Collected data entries
-----

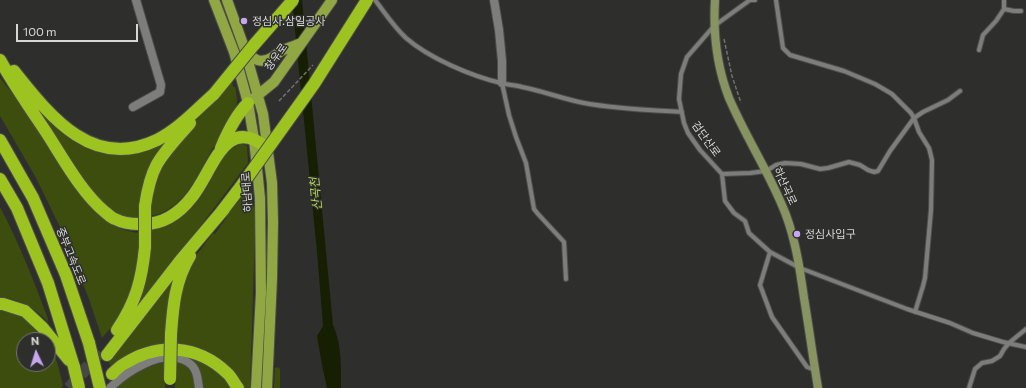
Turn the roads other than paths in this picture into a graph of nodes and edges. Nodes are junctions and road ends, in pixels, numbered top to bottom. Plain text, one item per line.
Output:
1 (136, 0) edge
2 (214, 0) edge
3 (227, 0) edge
4 (292, 0) edge
5 (367, 0) edge
6 (375, 0) edge
7 (494, 0) edge
8 (715, 0) edge
9 (755, 0) edge
10 (776, 0) edge
11 (1004, 0) edge
12 (332, 1) edge
13 (1004, 9) junction
14 (1021, 11) dead end
15 (714, 26) junction
16 (301, 43) junction
17 (244, 47) junction
18 (979, 50) dead end
19 (0, 53) edge
20 (0, 60) edge
21 (502, 83) junction
22 (960, 91) dead end
23 (214, 94) junction
24 (253, 99) junction
25 (134, 107) dead end
26 (682, 112) junction
27 (914, 118) junction
28 (254, 139) junction
29 (0, 140) edge
30 (267, 148) junction
31 (220, 150) junction
32 (766, 171) junction
33 (722, 174) junction
34 (0, 179) edge
35 (224, 209) junction
36 (770, 252) junction
37 (800, 268) junction
38 (566, 279) dead end
39 (0, 304) edge
40 (915, 312) junction
41 (1026, 329) edge
42 (1010, 343) junction
43 (1026, 347) edge
44 (74, 367) junction
45 (815, 370) junction
46 (112, 374) dead end
47 (170, 384) edge
48 (79, 388) edge
49 (100, 388) edge
50 (110, 388) edge
51 (199, 388) edge
52 (238, 388) edge
53 (256, 388) edge
54 (267, 388) edge
55 (818, 388) edge
56 (969, 388) edge

1 - 25 street
2 - 24 main road, 하남대로
3 - 17 main road, 하남대로
4 - 23 highway, bridge
5 - 35 highway, bridge
6 - 21 lane
7 - 21 street
8 - 15 street, 하산곡로
9 - 15 lane, 검단산로
10 - 27 lane
11 - 13 lane
12 - 16 main road, 창우로
13 - 14 lane
13 - 18 lane
15 - 26 lane, 검단산로
15 - 32 street, 하산곡로
16 - 17 main road
16 - 24 main road, 창우로
17 - 24 main road, 하남대로
19 - 23 highway
20 - 31 highway
21 - 26 lane
21 - 38 lane
22 - 27 lane
23 - 35 highway, bridge
24 - 28 main road, 하남대로
24 - 30 main road, 하남대로
24 - 31 highway
26 - 33 lane, 검단산로
27 - 32 lane
27 - 40 lane
28 - 30 highway
28 - 31 highway
28 - 53 main road, 하남대로
29 - 49 highway, 중부고속도로, bridge
30 - 54 main road, 하남대로
32 - 33 lane
32 - 37 street, 하산곡로
33 - 36 lane
34 - 44 highway
35 - 47 highway, bridge
36 - 37 lane
36 - 45 lane
37 - 40 lane
37 - 45 street, 하산곡로
39 - 44 highway
40 - 42 lane
41 - 42 lane
42 - 43 lane
42 - 56 lane
44 - 48 highway, bridge
45 - 55 street, 하산곡로
46 - 52 highway
50 - 51 street

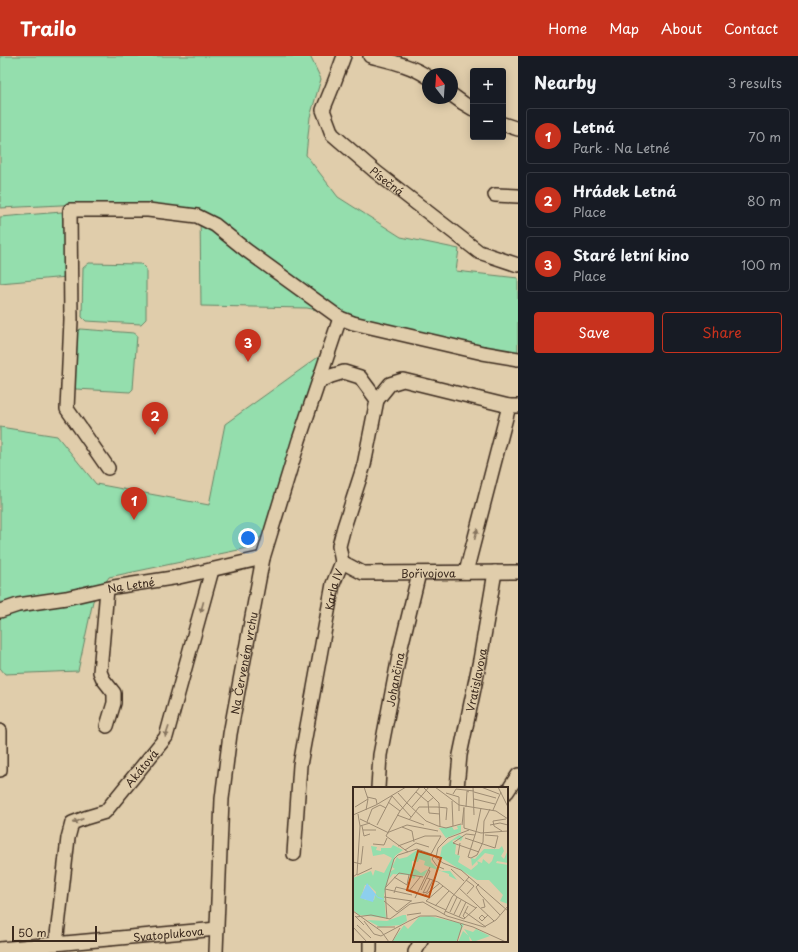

-----

The number alone, please: how many lines in the data contain the string "dead"?

6